Molières "Geiziger" auf dem Al-Bundy-Sofa

Wunderbar war’s, wie sie sich alle gemeinsam den alten Louis-de-Funès-Film angeschaut haben. Der quirlige Franzose spielte im Jahr 1980 fürs Kino Molières "Geizigen".

"Unsere Arbeit", erklärt Max Mayer, "wird mehr mit Funès’ Spielstil zu tun haben als mit Molières Text." Der stammt am Schauspielhaus Wien nämlich von PeterLicht. Der Musiker und Autor hat dem der Gegenwartsdramatik verpflichteten Theater eine Neudichtung, eine geistreiche, amüsante Überschreibung des Originals vorgelegt. Titel: "Der Geizige – Ein Familiengemälde nach Molière". Premiere: am Donnerstag. Die Hauptrolle, Harpagon, übernahm Johannes Zeiler, der zuletzt in Alexander Sokurovs in Venedig mit dem Goldenen Löwen ausgezeichneten Film als "Faust" brillierte. Für Max Mayer, den amtierenden Nestroypreisträger in der Kategorie Bester Schauspieler, wurden zwei Charaktere zu einer Rolle zusammengefügt: Valère, der Liebhaber von Harpagons Tochter, und La Flèche, der Diener von Harpagons Sohn. Wie es zur Symbiose kam?

Politisch unkorrekt

"Die Dreistigkeit, mit der sich beide Figuren in diesem Haushalt eingenistet haben, ließ sich gut zu einer verbinden", sagt Mayer.

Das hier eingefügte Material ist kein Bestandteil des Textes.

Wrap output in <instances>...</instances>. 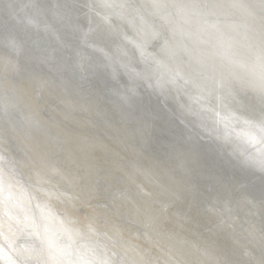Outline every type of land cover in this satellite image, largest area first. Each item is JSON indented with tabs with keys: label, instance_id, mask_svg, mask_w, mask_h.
<instances>
[{
	"label": "clouds",
	"instance_id": "1",
	"mask_svg": "<svg viewBox=\"0 0 264 264\" xmlns=\"http://www.w3.org/2000/svg\"><path fill=\"white\" fill-rule=\"evenodd\" d=\"M114 3L105 8L101 0H34L33 27L12 23L11 4L0 0L4 264H132L135 257L125 255L112 226L122 225L125 214L146 212L158 219L149 236L157 264H264V209L259 205L258 227L222 223L212 212L221 203L219 193L252 200L264 189V171L255 164L264 157V144L242 154L234 140L224 139L216 117L264 116V0ZM85 23L94 29L88 44L75 29ZM125 37L144 43L147 58ZM40 79L46 88L38 87ZM101 120L141 132L140 159L167 188L165 200L174 199L167 215L153 211L159 199L132 193L118 168L95 169L80 150L77 133ZM52 166L62 175L52 174ZM117 186L127 189L129 201L112 203ZM39 206L72 229L74 240L43 219ZM90 222L94 233L88 232ZM48 237L70 244L71 253L57 254Z\"/></svg>",
	"mask_w": 264,
	"mask_h": 264
},
{
	"label": "snow or ice",
	"instance_id": "2",
	"mask_svg": "<svg viewBox=\"0 0 264 264\" xmlns=\"http://www.w3.org/2000/svg\"><path fill=\"white\" fill-rule=\"evenodd\" d=\"M101 5L105 8H114L116 7L114 0H101ZM122 7V6H121ZM8 16L11 20H15V13L12 10V5H9L8 10ZM24 23L27 25H31L33 27L38 26V22L35 19L34 16H26L22 18L21 21H17V23ZM76 31L80 33V40L88 44L90 40V34L94 31V29L89 26L87 30L85 31L81 26L76 25L75 26ZM126 40L129 41V43L136 49V51L139 53L141 57L147 58L149 55L146 51V45L140 41L131 40L128 37H125ZM9 43L15 47L16 41L10 40ZM102 51V50H101ZM122 54H126L123 53ZM37 85L39 88L44 89L48 86V82L46 80H38ZM76 110L73 108V111ZM80 110L87 111V108L84 106H80ZM217 122H225L224 127V139L230 140L231 139V133L229 129H231L232 132H236V123L239 121V124L242 125L239 132H236L237 137L242 138L243 142L248 145L255 146L258 143L264 144V116H261L259 121L253 120V119H244L236 117L234 113H228L227 115L221 116L220 113H216ZM78 124L81 126L84 125H90L89 121H78ZM78 145L80 147V142L78 141ZM95 146H91L89 151L87 153L83 152V150L80 148V150L89 157L92 161H94V168L95 169H101L105 165V162L102 160V158L97 157L93 154V149ZM237 148L240 150V152L243 154L244 149L237 146ZM255 164L257 167H259L262 171H264V157L258 159L255 161ZM121 172H123V169L117 167ZM49 171L52 174H58L62 175L61 169L52 166ZM106 181L108 180V177H105ZM157 187L161 190V192L167 191V188L160 183V181H157ZM52 198H58V194L55 192L48 194ZM62 195V194H61ZM173 198H179L178 194L172 193L170 194ZM111 201L113 204H117L119 201H129V193L127 189L117 186L115 191L110 192ZM218 197L220 199V202L223 203L225 212H230L231 209L229 208V205L233 202L231 198V194L225 192V193H219ZM146 204L150 202H145ZM156 204L159 205L158 208L154 209L156 213L159 215H167L170 208L172 207L174 203V199H169L167 201H155ZM250 207H255L256 203H259L260 207L264 209V189L261 190L260 196L258 199L253 198L252 200L247 201ZM41 216L43 219L47 220L49 223H52L55 221L56 224L59 225V230L63 234L66 239L71 242L74 240V235L72 229L66 227L59 219V217H56L54 212L47 208L46 206H39ZM119 211V209H118ZM213 214H218L221 216V222L223 223L225 220L230 219L229 217H225L224 213L220 211V209H217L213 207L212 209ZM176 215L177 220L179 221L181 217L177 214ZM107 219V218H106ZM17 223H20V220L17 218ZM24 224L25 226H31L33 228V231L35 233L36 225L34 223H30V217L25 216L24 217ZM158 227V219L156 216H153L150 212H146L145 214H125L124 215V223L121 224H114L112 226V235L119 239L121 241L120 247L122 248L125 255H133L135 259L132 261V264H157V261L154 257L151 256V249L145 248L142 250H138L137 247L133 246L129 240L131 237L139 238L140 235H144L145 237L150 236V231H153ZM88 232L94 233L95 227L94 222H90L87 225ZM47 230V229H46ZM76 235H79L77 232ZM264 238V237H262ZM48 245L50 248H52L57 254L60 255H66L71 253V247L69 245H59L56 243L55 240H53L51 237H48ZM85 249L88 252H92L93 249L90 247H87L85 245ZM25 251H29L28 249H25ZM3 249H0V255H2Z\"/></svg>",
	"mask_w": 264,
	"mask_h": 264
},
{
	"label": "bare ground",
	"instance_id": "3",
	"mask_svg": "<svg viewBox=\"0 0 264 264\" xmlns=\"http://www.w3.org/2000/svg\"><path fill=\"white\" fill-rule=\"evenodd\" d=\"M220 123L225 124L223 121ZM139 133V130L133 132L124 129H115L111 125L107 124V122L101 120V123H99L96 127H91L85 131L79 132L77 135L79 137L80 148L83 150V152L87 153L91 146H95L93 149V154L102 158L106 166L115 168L119 167L123 169L122 174L125 173L126 169L128 168L129 171L131 169L130 173L134 172L139 174V177L147 179L146 176L142 175V173H145L157 182L159 181L158 176L151 169L146 167L140 159V150L137 147L139 144V136L137 134ZM136 165L143 166L145 169L141 167L143 169L141 170ZM129 171L126 174L129 176L130 180L127 181H132L135 183V185H139L141 190L144 192L143 194L145 195L136 193L132 189V184L126 181L132 193L144 199H159L162 202L166 201L163 192H161L159 188H148L149 190L146 189L147 185L145 184V186L143 181L139 182L137 178L129 174ZM148 185L150 184L148 183ZM246 200L247 199L245 197H241L237 201H233L229 205L231 211L227 212L226 216L223 203H219L216 205V207L220 209L222 213H224L225 217L230 216V222H239L241 224H245V226L248 227H258L259 219L257 214L260 213L259 204H256L255 207H250L248 203H245ZM172 211L177 212L179 209H173ZM150 239V237L140 235L139 238L131 237L129 242L133 246L137 247L138 250H142L149 248ZM8 256L9 253L3 250L2 255H0V264H4V261Z\"/></svg>",
	"mask_w": 264,
	"mask_h": 264
},
{
	"label": "water",
	"instance_id": "4",
	"mask_svg": "<svg viewBox=\"0 0 264 264\" xmlns=\"http://www.w3.org/2000/svg\"><path fill=\"white\" fill-rule=\"evenodd\" d=\"M8 2L12 5V10L15 13V20H12V23H14V24H16L17 21H21L22 18H24L26 16H33L35 14L34 9L32 8V5L34 3V0H8ZM0 15H2V14H0ZM82 28L86 31L87 28H88L87 24L85 23ZM221 115L224 116L223 114H221ZM219 126L222 129L225 130V127H224V124L223 123H219ZM235 127H236V132H239L240 129H241V127H242V125H240L239 123H236V126ZM229 131L231 133V139L236 142V145L237 146H239L240 148L244 149V151L247 150V149H253L255 147V146H252V145L245 144L243 142L242 138L237 137L236 132H232L231 129H229ZM140 134H141V132L139 134H137L139 136V140L141 138V135ZM137 147L140 150L139 144L137 145ZM136 166L139 167L141 170H143L142 168H144L143 166H140V165H136ZM128 171L129 170L127 168L126 171H125V173H123L124 178H126L125 181L130 180L129 176L126 174V173H128ZM130 172H131V169L129 171V174L132 175V176H134L135 178H137L139 180V182H142L143 181L144 182V185L145 184L147 185V188L146 189H148V188L149 189H158L156 181L153 178H151L150 176H148L147 174L142 173V175L146 176L147 179H145L143 177H139L140 175L134 173L133 171H132L133 173H130ZM127 182L130 183V184H132V189L136 193H139V194H143L144 193L141 190V188H140L139 185H135V183L132 182V181L131 182L127 181ZM148 183L150 185H148ZM154 192H156V191H154ZM143 195H145V194H143ZM245 198L247 199L245 201V203H247V201H249L251 199L250 197H247V196H245ZM256 204H258V203H256ZM226 215H227V212H226L225 216ZM257 217H258V219L260 221V213L257 214Z\"/></svg>",
	"mask_w": 264,
	"mask_h": 264
}]
</instances>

Diese eine, nun Valère genannt, ist ein Parasit. Der gezielt seine Strategien verfolgt. Etwa dem Sohn des Hauses politisch höchst unkorrekte Ideen in den Kopf setzt, um an Papas Geld zu kommen: "Er soll sich als afrikanisches Patenkind ausgeben." Mayer ist gespannt, wie das aufs Publikum wirken wird: "Ob man es als Farce akzeptiert und über diese Unkorrektheit als völlig gaga lachen wird – wir werden ja sehen."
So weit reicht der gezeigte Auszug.